AWS NACL vs Security Group: The Practical Guide (With Console Walkthroughs)

Security Groups are stateful bouncers on the instance/ENI. NACLs are stateless speed bumps at the subnet edge. That is the core idea. The rest is details, and you are here for the details.

TL;DR

Feature
Security Group
NACL

Level

Instance/ENI

Subnet

Stateful or Stateless

Stateful

Stateless

Rule Types

Allow only

Allow and Deny

Applies To

ENIs/Instances

Entire Subnet

Rule Evaluation

All rules are evaluated as a set

Rules are processed by number (lowest first)

Defaults

Inbound denied, outbound allowed

Default NACL allows all; you can change it

Typical Use

App-level firewalling

Broad subnet filtering and quarantine

Logging

VPC Flow Logs (via ENI or Subnet)

VPC Flow Logs (via Subnet)

Console Path

EC2 -> Security Groups

VPC -> Network ACLs

If you only remember one thing:

  • SG = stateful allow-lists on ENIs;

  • NACL = stateless allow+deny lists on subnets with ordered rules.

Why you should care

  • Reality check:

    • SGs do not support deny.

      • NACLs do.

    • SGs track connections;

      • NACLs do not.

      NACL rule order matters

      • SG rule order does not.

  • Real world: Subnet-wide quarantine, hot IP blocks, blast-radius control, and keeping your SGs clean all hinge on knowing which lever to pull.

  • Performance note: NACLs are checked per packet; SGs are connection-aware. If you are pushing very high packet rates, the difference shows up in behaviour and troubleshooting.

See it yourself: AWS Console Walkthroughs

Security Groups

  1. Open AWS Console -> EC2 -> Security Groups.

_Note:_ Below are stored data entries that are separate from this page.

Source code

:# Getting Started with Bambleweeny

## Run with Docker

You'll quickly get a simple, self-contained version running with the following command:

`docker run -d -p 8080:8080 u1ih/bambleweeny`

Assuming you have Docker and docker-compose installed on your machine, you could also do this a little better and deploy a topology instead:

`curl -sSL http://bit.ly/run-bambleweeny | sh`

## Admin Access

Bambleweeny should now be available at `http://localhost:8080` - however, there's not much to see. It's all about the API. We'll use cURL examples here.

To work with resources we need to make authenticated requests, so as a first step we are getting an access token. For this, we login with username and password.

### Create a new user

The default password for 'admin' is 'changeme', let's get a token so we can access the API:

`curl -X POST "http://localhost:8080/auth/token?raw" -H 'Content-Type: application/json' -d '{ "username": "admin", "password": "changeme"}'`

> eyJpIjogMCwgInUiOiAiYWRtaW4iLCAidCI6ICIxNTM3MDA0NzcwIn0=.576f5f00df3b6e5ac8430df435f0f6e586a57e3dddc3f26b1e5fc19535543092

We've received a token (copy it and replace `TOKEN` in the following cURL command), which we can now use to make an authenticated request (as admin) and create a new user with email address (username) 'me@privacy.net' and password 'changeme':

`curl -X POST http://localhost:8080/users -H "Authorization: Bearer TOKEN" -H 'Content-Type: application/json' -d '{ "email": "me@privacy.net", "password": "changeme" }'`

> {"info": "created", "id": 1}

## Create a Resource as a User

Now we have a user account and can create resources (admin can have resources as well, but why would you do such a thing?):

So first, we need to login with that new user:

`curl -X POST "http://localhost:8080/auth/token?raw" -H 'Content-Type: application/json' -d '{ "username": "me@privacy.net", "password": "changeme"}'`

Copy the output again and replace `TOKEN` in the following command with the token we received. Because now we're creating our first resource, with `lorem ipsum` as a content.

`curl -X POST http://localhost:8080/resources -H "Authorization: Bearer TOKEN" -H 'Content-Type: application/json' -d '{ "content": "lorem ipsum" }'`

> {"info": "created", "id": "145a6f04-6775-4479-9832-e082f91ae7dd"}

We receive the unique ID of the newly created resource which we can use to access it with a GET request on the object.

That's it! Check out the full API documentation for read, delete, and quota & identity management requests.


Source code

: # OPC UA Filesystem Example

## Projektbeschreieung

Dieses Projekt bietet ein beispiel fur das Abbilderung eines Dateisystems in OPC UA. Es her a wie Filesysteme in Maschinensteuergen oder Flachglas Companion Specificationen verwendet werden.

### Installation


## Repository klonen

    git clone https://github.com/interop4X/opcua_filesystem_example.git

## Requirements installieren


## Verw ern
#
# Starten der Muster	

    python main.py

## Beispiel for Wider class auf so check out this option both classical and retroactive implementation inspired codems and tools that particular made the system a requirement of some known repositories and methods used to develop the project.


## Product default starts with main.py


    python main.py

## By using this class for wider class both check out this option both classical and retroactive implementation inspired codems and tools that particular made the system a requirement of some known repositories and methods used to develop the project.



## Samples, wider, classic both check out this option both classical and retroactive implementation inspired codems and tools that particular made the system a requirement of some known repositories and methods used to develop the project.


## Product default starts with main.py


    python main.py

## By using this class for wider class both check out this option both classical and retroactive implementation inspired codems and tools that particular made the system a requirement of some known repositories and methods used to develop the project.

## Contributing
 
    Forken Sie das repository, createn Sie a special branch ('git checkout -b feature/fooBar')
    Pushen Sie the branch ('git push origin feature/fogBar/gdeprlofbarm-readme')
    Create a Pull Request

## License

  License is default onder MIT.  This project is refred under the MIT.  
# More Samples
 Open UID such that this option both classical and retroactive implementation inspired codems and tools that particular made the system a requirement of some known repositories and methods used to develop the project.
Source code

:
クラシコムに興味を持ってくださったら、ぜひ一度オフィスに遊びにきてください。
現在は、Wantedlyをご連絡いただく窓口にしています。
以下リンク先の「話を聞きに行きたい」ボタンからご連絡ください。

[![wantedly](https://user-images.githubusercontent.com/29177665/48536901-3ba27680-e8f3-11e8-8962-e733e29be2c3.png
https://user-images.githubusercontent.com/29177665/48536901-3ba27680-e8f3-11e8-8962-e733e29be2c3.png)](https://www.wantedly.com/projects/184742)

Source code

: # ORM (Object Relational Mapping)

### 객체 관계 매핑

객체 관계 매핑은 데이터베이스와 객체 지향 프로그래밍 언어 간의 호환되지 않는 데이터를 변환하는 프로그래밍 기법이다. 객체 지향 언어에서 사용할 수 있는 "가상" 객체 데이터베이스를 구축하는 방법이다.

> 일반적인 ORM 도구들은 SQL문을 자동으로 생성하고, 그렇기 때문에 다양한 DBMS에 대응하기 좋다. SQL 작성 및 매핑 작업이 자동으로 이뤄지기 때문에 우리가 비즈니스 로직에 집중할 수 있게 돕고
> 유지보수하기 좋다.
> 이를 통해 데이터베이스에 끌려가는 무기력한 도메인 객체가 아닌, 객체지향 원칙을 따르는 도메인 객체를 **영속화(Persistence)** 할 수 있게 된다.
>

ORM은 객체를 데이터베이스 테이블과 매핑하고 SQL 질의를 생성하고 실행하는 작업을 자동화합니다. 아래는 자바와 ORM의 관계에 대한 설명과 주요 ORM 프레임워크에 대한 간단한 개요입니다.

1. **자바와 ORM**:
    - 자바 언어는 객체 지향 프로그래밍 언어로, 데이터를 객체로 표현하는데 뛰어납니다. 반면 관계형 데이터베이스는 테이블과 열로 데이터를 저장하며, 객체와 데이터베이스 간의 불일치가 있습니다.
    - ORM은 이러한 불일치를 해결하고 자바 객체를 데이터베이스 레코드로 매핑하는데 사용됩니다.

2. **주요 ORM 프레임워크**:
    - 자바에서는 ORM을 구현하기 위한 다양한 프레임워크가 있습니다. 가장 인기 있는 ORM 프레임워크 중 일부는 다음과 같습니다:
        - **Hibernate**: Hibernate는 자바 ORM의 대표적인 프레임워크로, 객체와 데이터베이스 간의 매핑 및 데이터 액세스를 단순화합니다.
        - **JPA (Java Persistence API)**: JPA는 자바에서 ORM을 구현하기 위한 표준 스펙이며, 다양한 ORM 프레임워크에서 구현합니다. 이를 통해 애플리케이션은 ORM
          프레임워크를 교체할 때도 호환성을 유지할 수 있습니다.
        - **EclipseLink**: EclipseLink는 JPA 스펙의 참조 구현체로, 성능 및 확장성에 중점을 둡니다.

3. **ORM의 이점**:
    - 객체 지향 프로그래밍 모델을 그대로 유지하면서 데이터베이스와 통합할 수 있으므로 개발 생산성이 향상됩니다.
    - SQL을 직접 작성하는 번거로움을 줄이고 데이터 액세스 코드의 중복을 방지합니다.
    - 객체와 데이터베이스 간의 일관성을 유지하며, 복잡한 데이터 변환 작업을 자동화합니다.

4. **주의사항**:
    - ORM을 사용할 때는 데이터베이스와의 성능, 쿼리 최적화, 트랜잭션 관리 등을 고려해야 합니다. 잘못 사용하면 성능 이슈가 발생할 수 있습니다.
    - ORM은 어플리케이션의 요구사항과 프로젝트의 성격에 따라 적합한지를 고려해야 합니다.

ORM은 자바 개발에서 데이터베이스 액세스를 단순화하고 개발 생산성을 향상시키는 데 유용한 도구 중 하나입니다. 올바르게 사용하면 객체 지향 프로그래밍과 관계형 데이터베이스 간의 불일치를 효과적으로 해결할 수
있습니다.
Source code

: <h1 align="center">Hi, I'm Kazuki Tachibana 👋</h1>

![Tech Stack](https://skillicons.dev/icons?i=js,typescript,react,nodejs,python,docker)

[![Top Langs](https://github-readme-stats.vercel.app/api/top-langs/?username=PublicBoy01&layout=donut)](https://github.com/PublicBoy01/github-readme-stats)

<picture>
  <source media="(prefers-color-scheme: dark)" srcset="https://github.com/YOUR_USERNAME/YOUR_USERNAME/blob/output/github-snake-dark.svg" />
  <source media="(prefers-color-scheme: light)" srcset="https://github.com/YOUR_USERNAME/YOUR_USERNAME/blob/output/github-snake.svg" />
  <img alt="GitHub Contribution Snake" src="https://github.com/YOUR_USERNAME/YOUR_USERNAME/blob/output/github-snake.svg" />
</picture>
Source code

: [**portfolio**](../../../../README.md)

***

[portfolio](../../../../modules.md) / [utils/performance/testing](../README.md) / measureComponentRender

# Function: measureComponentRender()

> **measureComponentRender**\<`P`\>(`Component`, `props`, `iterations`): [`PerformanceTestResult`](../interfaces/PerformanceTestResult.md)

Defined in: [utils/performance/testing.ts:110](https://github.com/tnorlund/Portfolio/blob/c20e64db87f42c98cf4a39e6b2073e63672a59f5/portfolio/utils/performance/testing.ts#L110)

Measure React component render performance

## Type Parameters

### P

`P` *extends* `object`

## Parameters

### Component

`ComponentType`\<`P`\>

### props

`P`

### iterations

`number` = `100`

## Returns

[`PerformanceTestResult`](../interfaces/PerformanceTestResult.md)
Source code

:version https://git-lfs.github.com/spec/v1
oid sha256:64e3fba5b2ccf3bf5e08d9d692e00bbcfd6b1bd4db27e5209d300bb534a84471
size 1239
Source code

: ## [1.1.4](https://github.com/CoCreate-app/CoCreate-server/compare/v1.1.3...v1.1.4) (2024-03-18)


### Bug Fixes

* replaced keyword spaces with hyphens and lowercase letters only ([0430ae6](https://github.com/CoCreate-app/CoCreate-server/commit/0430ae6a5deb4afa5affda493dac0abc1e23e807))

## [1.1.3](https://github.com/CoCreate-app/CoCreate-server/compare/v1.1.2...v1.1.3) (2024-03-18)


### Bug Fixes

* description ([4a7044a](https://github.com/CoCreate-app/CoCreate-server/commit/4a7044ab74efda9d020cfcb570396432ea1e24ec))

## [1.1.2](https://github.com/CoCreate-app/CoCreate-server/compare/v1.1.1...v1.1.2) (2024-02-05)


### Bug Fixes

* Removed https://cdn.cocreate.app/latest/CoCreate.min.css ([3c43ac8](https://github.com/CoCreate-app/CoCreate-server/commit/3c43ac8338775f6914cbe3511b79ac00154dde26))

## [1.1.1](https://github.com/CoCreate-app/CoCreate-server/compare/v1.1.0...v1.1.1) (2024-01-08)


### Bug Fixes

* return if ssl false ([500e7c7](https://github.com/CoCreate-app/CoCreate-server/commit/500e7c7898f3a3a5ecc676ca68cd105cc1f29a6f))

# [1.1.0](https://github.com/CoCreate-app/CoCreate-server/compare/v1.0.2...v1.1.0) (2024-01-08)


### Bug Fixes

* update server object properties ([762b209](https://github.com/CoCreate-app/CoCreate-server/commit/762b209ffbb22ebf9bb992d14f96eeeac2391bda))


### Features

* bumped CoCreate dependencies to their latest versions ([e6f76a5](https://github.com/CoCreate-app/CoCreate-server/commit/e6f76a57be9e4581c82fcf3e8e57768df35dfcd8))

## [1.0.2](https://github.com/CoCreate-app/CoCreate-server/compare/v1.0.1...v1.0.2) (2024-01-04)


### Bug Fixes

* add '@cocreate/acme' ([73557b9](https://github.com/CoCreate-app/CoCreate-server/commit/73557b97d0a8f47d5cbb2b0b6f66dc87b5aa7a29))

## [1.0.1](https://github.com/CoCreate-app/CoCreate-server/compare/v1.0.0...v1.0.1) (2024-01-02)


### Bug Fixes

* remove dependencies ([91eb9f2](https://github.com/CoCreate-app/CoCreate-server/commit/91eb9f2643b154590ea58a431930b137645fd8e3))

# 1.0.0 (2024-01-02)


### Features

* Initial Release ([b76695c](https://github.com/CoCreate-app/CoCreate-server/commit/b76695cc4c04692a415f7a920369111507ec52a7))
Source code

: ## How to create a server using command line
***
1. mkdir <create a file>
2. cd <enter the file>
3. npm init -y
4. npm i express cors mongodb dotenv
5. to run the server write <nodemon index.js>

  2. Click a group. Inspect Inbound rules and Outbound rules tabs.

  3. Click the References/Attached resources tab to see ENIs/instances using this SG.

  4. Try to add a Deny. You cannot. SGs are allow-only.

  5. Housekeeping: Filter for groups with zero attached network interfaces. Those are candidates for cleanup.

Network ACLs

  1. Open AWS Console -> VPC -> Network ACLs.

  2. Pick a NACL. Inspect Inbound rules and Outbound rules. Note the rule numbers and the implicit deny at the end.

  3. Check the Subnet associations tab to see which subnets inherit these rules.

  4. Create a Deny rule for a test source IP and give it a small rule number (for example 100) so it wins.

  5. Housekeeping: Filter for NACLs with zero subnet associations. Those are usually safe to archive or delete after review.

Pro tip: Make one small change at a time, then test. NACL mistakes are easy to make and hard to debug if you pile on changes. (been here)

Hands-on mini lab (15-30 min)

Goal: Experience stateful vs stateless behavior and allow vs deny in a safe sandbox.

Setup

  • One VPC with two public subnets: web-subnet and admin-subnet.

  • An EC2 instance in web-subnet (call it web1).

  • An EC2 instance in admin-subnet (call it admin1).

  • An Internet Gateway and route tables so both are reachable.

Security Groups

  • SG-web: inbound allow TCP 80 from 0.0.0.0/0, outbound allow all.

  • SG-admin: inbound allow TCP 22 only from your public IP, outbound allow all.

NACLs

  • NACL-web: allow inbound 80 from 0.0.0.0/0, allow ephemeral response ports outbound. No explicit deny.

  • NACL-admin: add a deny inbound rule for your home IP block as a test (for example, rule 100 deny 203.0.113.0/24), then allow the rest.

Tests

  1. From your laptop, curl http://web1-public-ip. Should work.

  2. From your laptop, ssh admin1. If your IP matches the deny in NACL-admin, you should be blocked regardless of SG.